(Page images and extracted text)
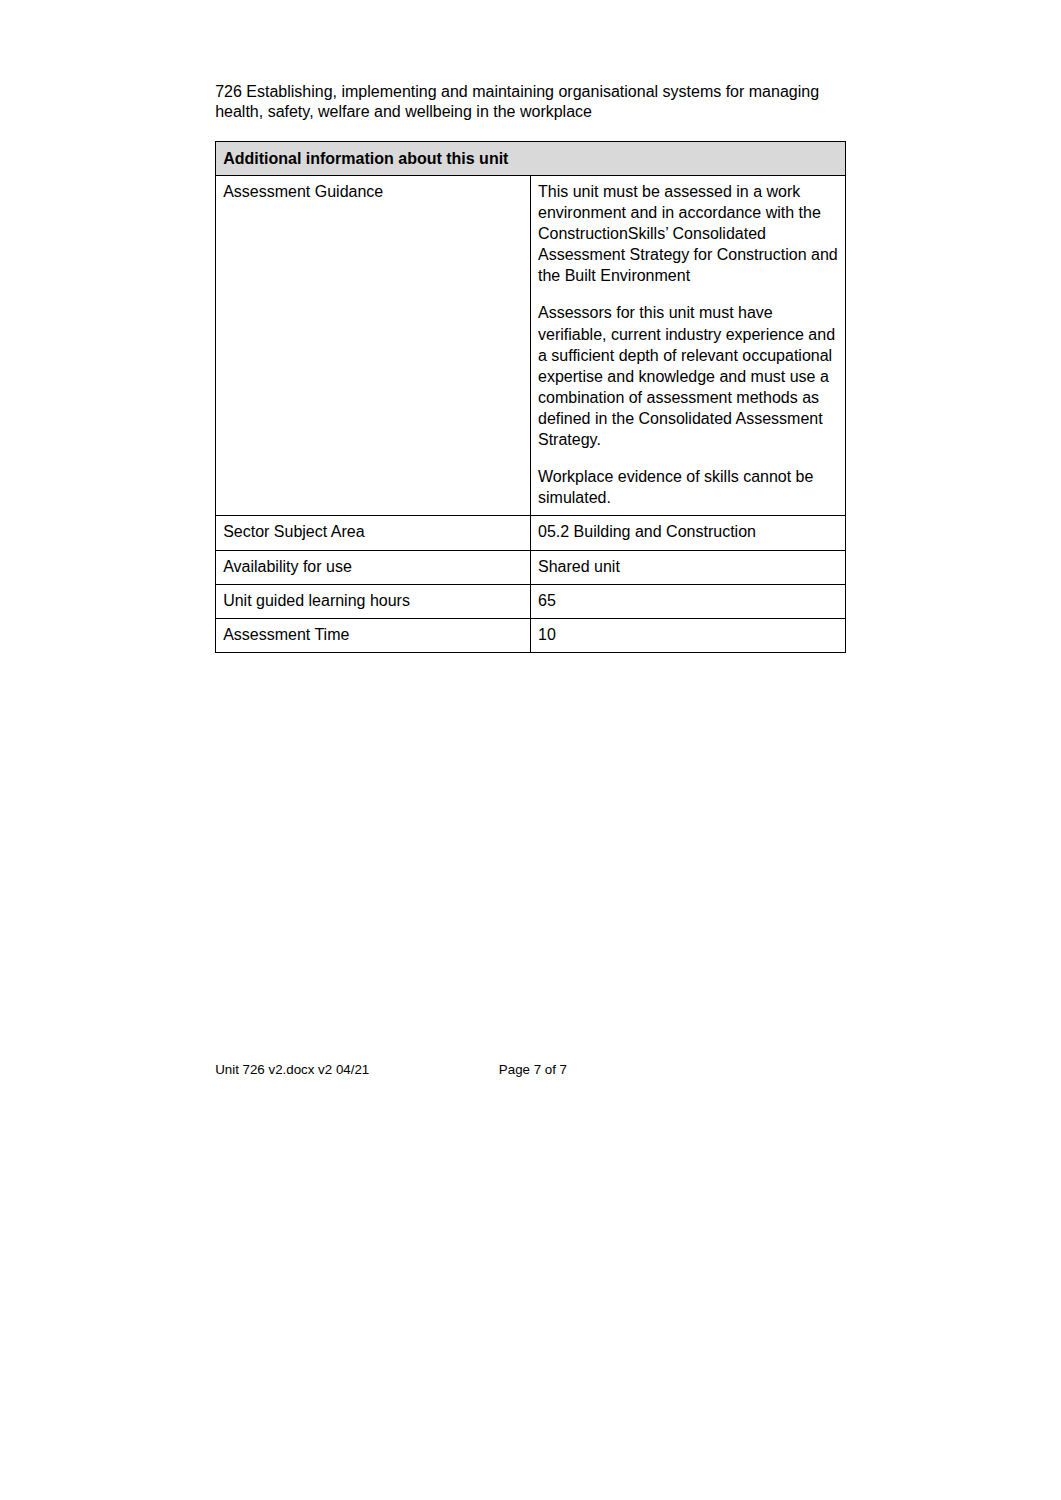726 Establishing, implementing and maintaining organisational systems for managing health, safety, welfare and wellbeing in the workplace
| Additional information about this unit |
| --- |
| Assessment Guidance | This unit must be assessed in a work environment and in accordance with the ConstructionSkills’ Consolidated Assessment Strategy for Construction and the Built Environment Assessors for this unit must have verifiable, current industry experience and a sufficient depth of relevant occupational expertise and knowledge and must use a combination of assessment methods as defined in the Consolidated Assessment Strategy. Workplace evidence of skills cannot be simulated. |
| Sector Subject Area | 05.2 Building and Construction |
| Availability for use | Shared unit |
| Unit guided learning hours | 65 |
| Assessment Time | 10 |
Unit 726 v2.docx v2 04/21 Page 7 of 7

• [WHAT THE TASK ASKS] Show me every line of the entries above that holds "this".

• [EXERCISE OUTPUT]
| Additional information about this unit |
| Assessment Guidance | This unit must be assessed in a work environment and in accordance with the ConstructionSkills’ Consolidated Assessment Strategy for Construction and the Built Environment Assessors for this unit must have verifiable, current industry experience and a sufficient depth of relevant occupational expertise and knowledge and must use a combination of assessment methods as defined in the Consolidated Assessment Strategy. Workplace evidence of skills cannot be simulated. |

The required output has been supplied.